Однажды утром, проснувшись раньше Майка и обнаружив, что у него эрекция, Рут пришла восторг.
— И долго ты собирался скрывать от меня это? — спросила она, когда Майк открыл сонные глаза.
— Пока ты не будешь готова.
В начале мая она решила, что раз ей под силу заниматься любовью, то можно вернуться к работе. Врачи одобрили ее решение.

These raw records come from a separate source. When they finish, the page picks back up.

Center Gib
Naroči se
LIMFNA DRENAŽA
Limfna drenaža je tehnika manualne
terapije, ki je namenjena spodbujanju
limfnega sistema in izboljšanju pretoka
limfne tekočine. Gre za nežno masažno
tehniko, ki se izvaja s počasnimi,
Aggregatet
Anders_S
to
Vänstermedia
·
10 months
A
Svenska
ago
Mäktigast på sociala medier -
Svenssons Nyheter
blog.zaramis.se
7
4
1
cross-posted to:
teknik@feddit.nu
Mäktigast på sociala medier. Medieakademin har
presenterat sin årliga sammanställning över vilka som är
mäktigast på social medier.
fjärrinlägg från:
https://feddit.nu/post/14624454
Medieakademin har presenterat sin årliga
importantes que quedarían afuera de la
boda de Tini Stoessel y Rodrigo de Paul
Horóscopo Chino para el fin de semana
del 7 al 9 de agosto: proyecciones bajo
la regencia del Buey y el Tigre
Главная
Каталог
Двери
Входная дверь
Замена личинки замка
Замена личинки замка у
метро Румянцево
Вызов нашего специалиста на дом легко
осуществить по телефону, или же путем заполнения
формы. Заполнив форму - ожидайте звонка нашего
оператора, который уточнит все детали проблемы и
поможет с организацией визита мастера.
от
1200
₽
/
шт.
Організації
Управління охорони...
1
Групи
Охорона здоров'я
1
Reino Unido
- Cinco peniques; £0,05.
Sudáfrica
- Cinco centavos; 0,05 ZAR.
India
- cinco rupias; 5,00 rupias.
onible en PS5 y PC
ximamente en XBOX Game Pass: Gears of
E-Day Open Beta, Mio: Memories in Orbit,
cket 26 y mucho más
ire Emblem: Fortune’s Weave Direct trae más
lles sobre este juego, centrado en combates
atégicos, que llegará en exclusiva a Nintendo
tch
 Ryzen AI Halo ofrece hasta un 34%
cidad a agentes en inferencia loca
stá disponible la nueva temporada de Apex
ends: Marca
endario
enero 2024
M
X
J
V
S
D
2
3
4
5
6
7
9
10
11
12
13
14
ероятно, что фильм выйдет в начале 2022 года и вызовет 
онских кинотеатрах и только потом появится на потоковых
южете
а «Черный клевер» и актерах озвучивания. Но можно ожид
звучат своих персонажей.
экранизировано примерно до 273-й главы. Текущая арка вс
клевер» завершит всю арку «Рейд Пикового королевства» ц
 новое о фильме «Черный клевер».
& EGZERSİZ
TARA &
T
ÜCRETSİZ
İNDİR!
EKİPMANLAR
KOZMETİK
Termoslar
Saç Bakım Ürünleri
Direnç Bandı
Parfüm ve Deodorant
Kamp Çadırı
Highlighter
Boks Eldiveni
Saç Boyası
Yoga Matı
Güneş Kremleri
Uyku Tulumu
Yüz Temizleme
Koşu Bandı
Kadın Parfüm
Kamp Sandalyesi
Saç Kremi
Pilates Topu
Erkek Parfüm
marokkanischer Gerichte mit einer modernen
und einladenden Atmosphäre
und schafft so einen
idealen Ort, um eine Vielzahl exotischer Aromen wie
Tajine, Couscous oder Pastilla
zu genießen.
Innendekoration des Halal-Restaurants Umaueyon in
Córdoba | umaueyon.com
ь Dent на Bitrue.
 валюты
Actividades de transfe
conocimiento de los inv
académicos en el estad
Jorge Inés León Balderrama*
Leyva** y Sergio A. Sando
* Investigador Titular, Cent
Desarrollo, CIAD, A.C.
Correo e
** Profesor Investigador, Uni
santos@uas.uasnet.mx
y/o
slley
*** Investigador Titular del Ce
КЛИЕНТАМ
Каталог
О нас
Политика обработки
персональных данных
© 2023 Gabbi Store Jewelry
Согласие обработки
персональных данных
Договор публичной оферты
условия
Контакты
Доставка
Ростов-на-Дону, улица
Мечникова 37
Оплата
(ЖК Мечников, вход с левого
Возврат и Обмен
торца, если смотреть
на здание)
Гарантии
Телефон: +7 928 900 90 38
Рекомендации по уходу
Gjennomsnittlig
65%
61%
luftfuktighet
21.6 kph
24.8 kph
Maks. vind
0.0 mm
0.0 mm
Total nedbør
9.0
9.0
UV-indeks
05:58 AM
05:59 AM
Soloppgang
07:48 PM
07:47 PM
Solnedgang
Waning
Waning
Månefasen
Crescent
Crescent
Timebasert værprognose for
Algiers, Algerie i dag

Первое, что бросилось Рут в глаза, едва она появилась в своем отделе, была Трейси. Рут еще до командировки в Париж отметила происшедшую в ней перемену, но, оказывается, это были просто цветочки в сравнении с тем, что она увидела сейчас. Трейси Ривс выглядела так, будто снималась в «Династии». И играла там Алексис.
Темно-каштановые волосы спадают на плечи, голливудский макияж, наряд от Валентино.
«Вот тебе и постоянные обеденные перерывы. Видимо, Трейси на них даром времени не теряла». Рут представила, как эта рыжая ездит на метро в «Лойман». Нет, Трейси для этого слишком ленива. Кто-то ей покупает или, может, ей увеличили зарплату и она сама покупает их не в «Лоймане», а у «Валентино»?
Рут всерьез обеспокоилась. Если Трейси увеличили зарплату, следовательно, ее повысили и в должности.
Спустя час опасения Рут подтвердились.
В половине двенадцатого, сразу после утренней летучки, в офис влетел Билл Герати. Небрежно кивнув Рут, которую уже видел, он направился к Трейси.
— Что у тебя есть для нас? — спросил он.
Трейси потупила глазки:
— Наверно, ты должен спросить у Рут. Она вернулась и, очевидно, уже приняла дела.